Quant à penser que le mouvement est manipulé en sous-main par l'UMP et quant au : "pensons aux salariés de Arcelor" (qui fait penser, dans les bonnes familles catholiques à : "mange ta soupe et pense aux petits Biafrais"), ce sont sans doute les parties les plus faibles de cette belle contribution au débat.
a écrit le 03/10/2012 à 9:27 :
mdr ---> "" défiscalisation progressive pour le créateur d'entreprise détenant ses parts sur une longue durée"" sur 30 ans, ce qui laisse 29 ans a l'etat pour changer d'avis........ plus personne n'est dupe de la parole de la france !!!
Réponse de le 03/10/2012 à 9:47 :
Merci Chrurchill pour ce rappel de la situation fiscale dans ce pays..
Lois rétroactives, mesures coercitives (exit tax), chasse aux "riches", haine de la réussite...
Et en face, dépenses somptuaires, organismes inutiles, planques pour les copains, et gabegie institutionnalisée.
Ya pas à dire on est en France.
Heureusement, le FMI s'occupera bientôt de ce pays (dans 15 ans)
Réponse de le 03/10/2012 à 21:46 :
La faute à qui? Aux politiques "peut-être" A certaines grandes entreprises "certainement"
V.A.G. 27% de son C.A. sur la chine
P.S.A. Environ 3%
Pas à cause du coût de la main d'oeuvre car celui ci représente 11% du prix de revient de chaque véhicule...
Par contre être mauvais dans le marketing, la communication d'image et de mauvaise options dans la recherche et développement engendre ce qui se passe aujourd'hui dans ce cas précis...
Si l"on se réfère au livre de Jacques ATTALI "une brève histoire de l'avenir" On constate amérement que notre pauvre pays n'est pas doté de surdoués de l'économie d'entreprises... Le reste est du BLABLA stérile
Réponse de le 04/10/2012 à 10:23 :
je m'étonne qu'aucune précisions ni exemples concrets ne soit apportés, tout juste une énumération de poncifs aussi bien que d'idées recues sur l'administration, qu'il ferait bon effectivement vivre dans un pays avec 0 chomeur, des entreprises en bonnes santé et des français un peu moins idéologues et sans fonctionnaires, un peu comme heu, je ne sait où.

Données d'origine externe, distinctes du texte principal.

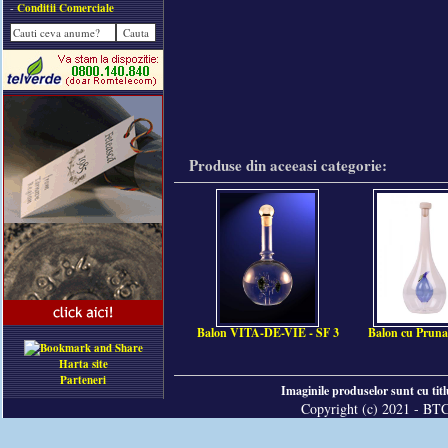
-
Conditii Comerciale
Produse din aceeasi categorie:
Balon VITA-DE-VIE - SF 3
Balon cu Pruna
Harta site
Parteneri
Imaginile produselor sunt cu tit
Copyright (c) 2021 - BTC 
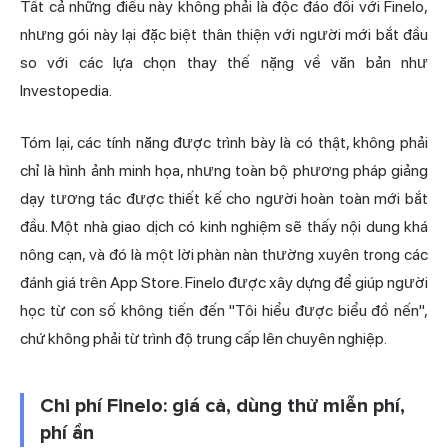
Tất cả những điều này không phải là độc đáo đối với Finelo,
nhưng gói này lại đặc biệt thân thiện với người mới bắt đầu
so với các lựa chọn thay thế nặng về văn bản như
Investopedia.
Tóm lại, các tính năng được trình bày là có thật, không phải
chỉ là hình ảnh minh họa, nhưng toàn bộ phương pháp giảng
dạy tương tác được thiết kế cho người hoàn toàn mới bắt
đầu. Một nhà giao dịch có kinh nghiệm sẽ thấy nội dung khá
nông cạn, và đó là một lời phàn nàn thường xuyên trong các
đánh giá trên App Store. Finelo được xây dựng để giúp người
học từ con số không tiến đến "Tôi hiểu được biểu đồ nến",
chứ không phải từ trình độ trung cấp lên chuyên nghiệp.
Chi phí Finelo: giá cả, dùng thử miễn phí,
phí ẩn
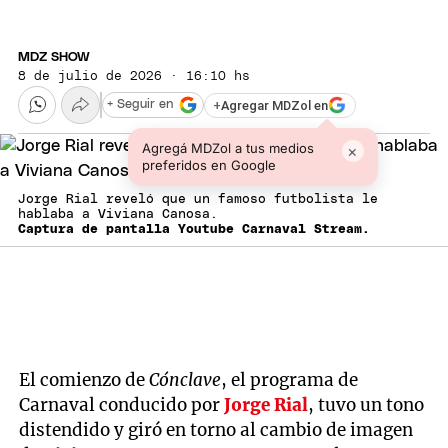
MDZ SHOW
8 de julio de 2026 · 16:10 hs
+
Agregar MDZol en
+ Seguir en
Agregá MDZol a tus medios
×
preferidos en Google
Jorge Rial reveló que un famoso futbolista le
hablaba a Viviana Canosa.
Captura de pantalla Youtube Carnaval Stream.
El comienzo de
Cónclave
, el programa de
Carnaval conducido por
Jorge Rial
, tuvo un tono
distendido y giró en torno al cambio de imagen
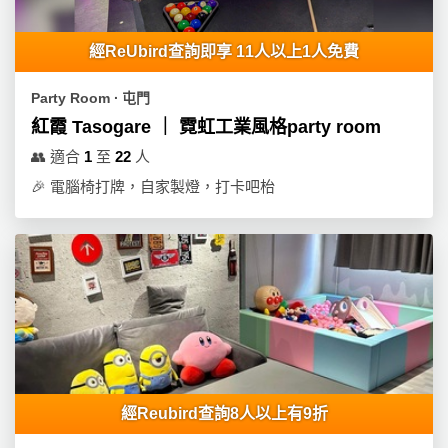
員
朋
動
食
計
友
攻
經ReUbird查詢即享 11人以上1人免費
劃
特
聚
略
色
會
Party Room ∙ 屯門
蛋
社
慶
會
紅霞 Tasogare ｜ 霓虹工業風格party room
糕
交
祝
員
👥
適合
1
至
22
人
軟
花
生
需
🎉
電腦椅打牌，自家製燈，打卡吧枱
件
束
日
知
及
拍
花
拖
夾
藝
時
禮
聯
企
間
品
絡
業
神
我
/
訂
器
們
公
製
關
司
情
禮
經Reubird查詢8人以上有9折
於
活
侶
物
我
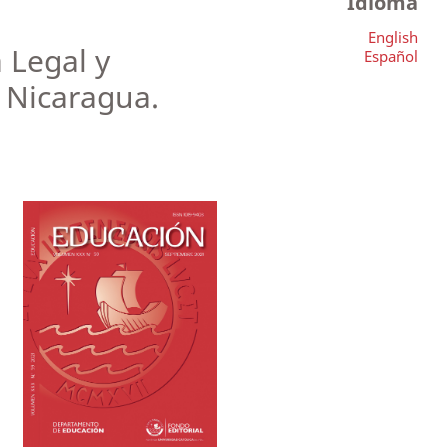
Idioma
English
 Legal y
Español
 Nicaragua.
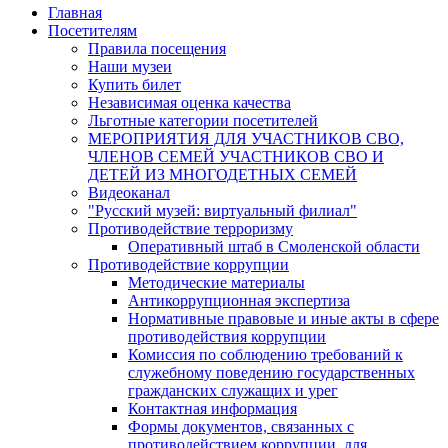
Главная
Посетителям
Правила посещения
Наши музеи
Купить билет
Независимая оценка качества
Льготные категории посетителей
МЕРОПРИЯТИЯ ДЛЯ УЧАСТНИКОВ СВО,
ЧЛЕНОВ СЕМЕЙ УЧАСТНИКОВ СВО И
ДЕТЕЙ ИЗ МНОГОДЕТНЫХ СЕМЕЙ
Видеоканал
"Русский музей: виртуальный филиал"
Противодействие терроризму
Оперативный штаб в Смоленской области
Противодействие коррупции
Методические материалы
Антикоррупционная экспертиза
Нормативные правовые и иные акты в сфере
противодействия коррупции
Комиссия по соблюдению требований к
служебному поведению государственных
гражданских служащих и урег
Контактная информация
Формы документов, связанных с
противодействием коррупции, для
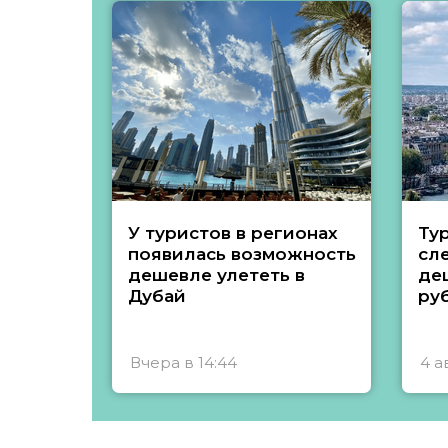
У туристов в регионах
Ту
появилась возможность
сл
дешевле улететь в
де
Дубай
ру
Вчера в 14:44
4 а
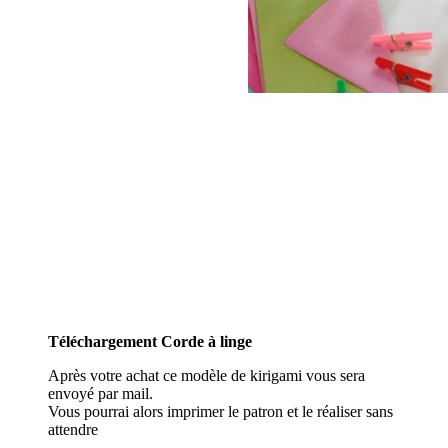
Téléchargement Corde à linge
Après votre achat ce modèle de kirigami vous sera
envoyé par mail.
Vous pourrai alors imprimer le patron et le réaliser sans
attendre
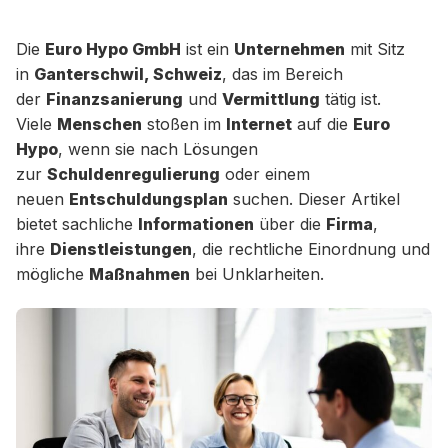
Die
Euro Hypo GmbH
ist ein
Unternehmen
mit Sitz
in
Ganterschwil, Schweiz
, das im Bereich
der
Finanzsanierung
und
Vermittlung
tätig ist.
Viele
Menschen
stoßen im
Internet
auf die
Euro
Hypo
, wenn sie nach Lösungen
zur
Schuldenregulierung
oder einem
neuen
Entschuldungsplan
suchen. Dieser Artikel
bietet sachliche
Informationen
über die
Firma
,
ihre
Dienstleistungen
, die rechtliche Einordnung und
mögliche
Maßnahmen
bei Unklarheiten.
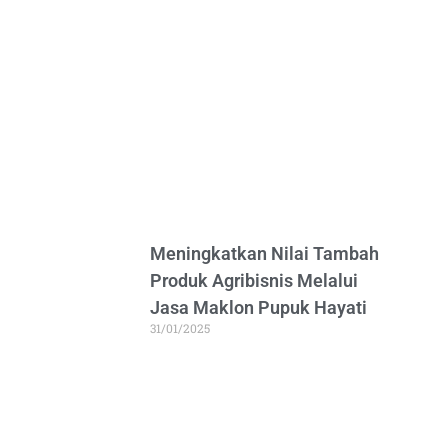
Meningkatkan Nilai Tambah
Produk Agribisnis Melalui
Jasa Maklon Pupuk Hayati
31/01/2025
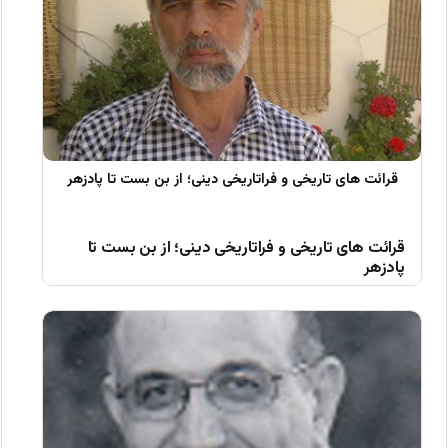
قرائت های تاریخی و فراتاریخی دینی؛ از بن بست تا
پادزهر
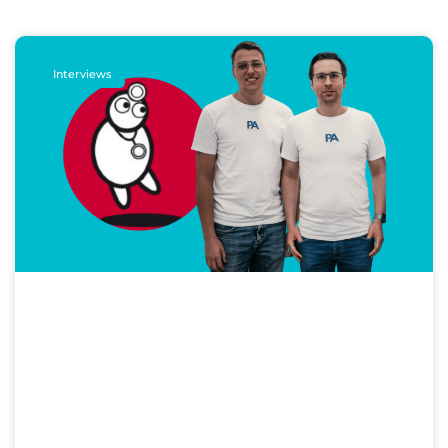
Interviews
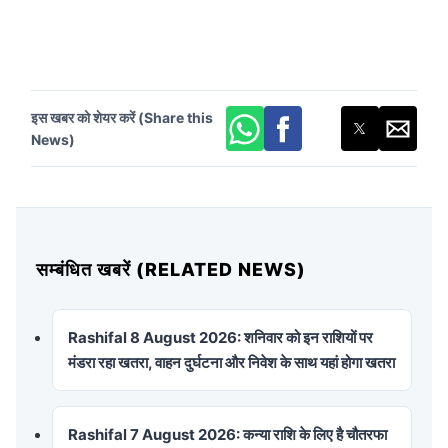
इस खबर को शेयर करें (Share this
News)
सम्बंधित खबरें (RELATED NEWS)
Rashifal 8 August 2026: शनिवार को इन राशियों पर
मंडरा रहा खतरा, वाहन दुर्घटना और निवेश के साथ यहां होगा खतरा
Rashifal 7 August 2026: कन्या राशि के लिए है चौतरफा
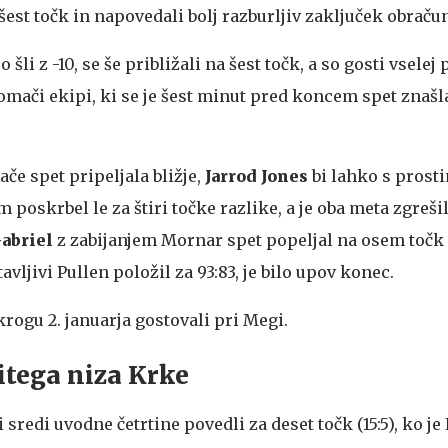
šest točk in napovedali bolj razburljiv zaključek obraču
 šli z -10, se še približali na šest točk, a so gosti vsele
domači ekipi, ki se je šest minut pred koncem spet znašl
če spet pripeljala bližje,
Jarrod Jones
bi lahko s pros
 poskrbel le za štiri točke razlike, a je oba meta zgrešil
abriel
z zabijanjem Mornar spet popeljal na osem točk 
avljivi Pullen položil za 93:83, je bilo upov konec.
krogu 2. januarja gostovali pri Megi.
tega niza Krke
sredi uvodne četrtine povedli za deset točk (15:5), ko je 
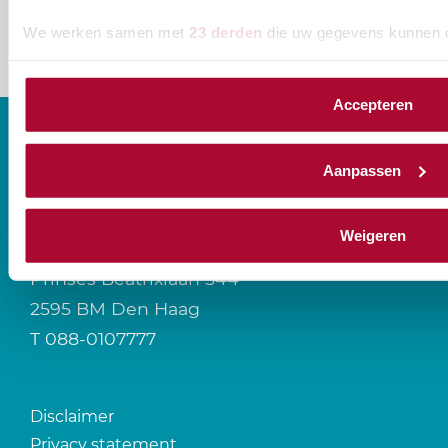
We werken samen met
23 derden
die uw gegevens kunnen 
Accepteren
Aanpassen
CONTACT
Weigeren
Prinses Beatrixlaan 544
2595 BM Den Haag
T
088-0107777
Disclaimer
Privacy statement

fini les crèche, l'école, les universités, la police, l'armée, la sécu en perpètuelle déficite, l'hopital idem, vive les stocks options, les parachutes dorés, les malheureux n'ont qu'a travaillés, les malades mourirent et les enfants s'amusés. et pour la dette, ma foi, il y a le FMI.

Réponse de le 04/10/2012 à 10:33 :
Je vois que tout les commentaires ne sont pas retenuent, la tribune aurait t'elle choisie son camp ou plutôt son nid ?????